14/02/2021
Julien Gracq, Nœuds de vie
Photo Jacques Boislève, Gracq à Florent-le-Viel
Chaque année voit s’amaigrir et s’étioler autour des bourgs les jardins potagers qui leur faisaient une tendre ceinture verte, bénignement gonflée de sucs comestibles. Le Français de 1978, qui consent encore, comme l’Américain, à pousser la tondeuse sur la pelouse de son bungalow, se refuse désormais à faire pousser ses légumes. Le contact vital avec le sol de la main qui plante et qui désherbe, le bonheur physiologique modeste et pourtant épanoui qui naît du don libéral de l’eau à le terre sèche, celui qui s’attache au guet de la pousse verte crevant le sable du semis, à la vrille du haricot qui monte décorer sa rame, tout cela s’éloigne de nous peut-être sans retour.

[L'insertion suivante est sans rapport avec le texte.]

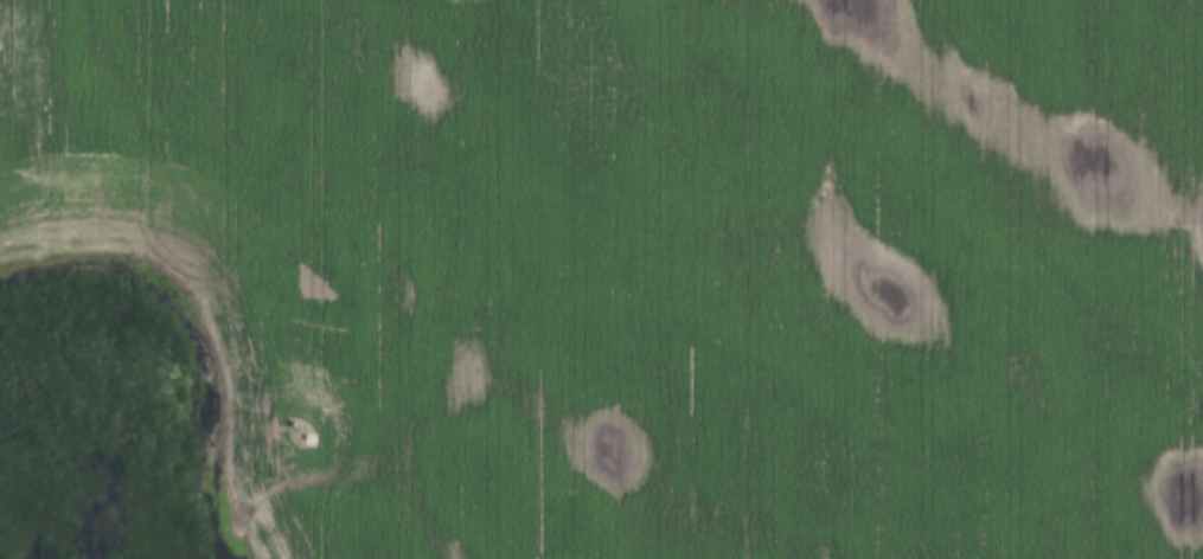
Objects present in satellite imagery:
crop: (641, 267)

Le plus comblant, le plus luxuriant des métiers bénévoles, où une vie s’attache à nourrir, à guérir, à protéger, à aérer d’autres vies, naguère encore distraction enrichissante du plus grand nombre, disparaît au moment même — et on serait tenté de dire dans la mesure où — l’adjectif culturel vient fleurir toutes les lèvres, sans parler des textes officiels.
Julien Gracq, Nœuds de vie, Corti, 2021, p. 45.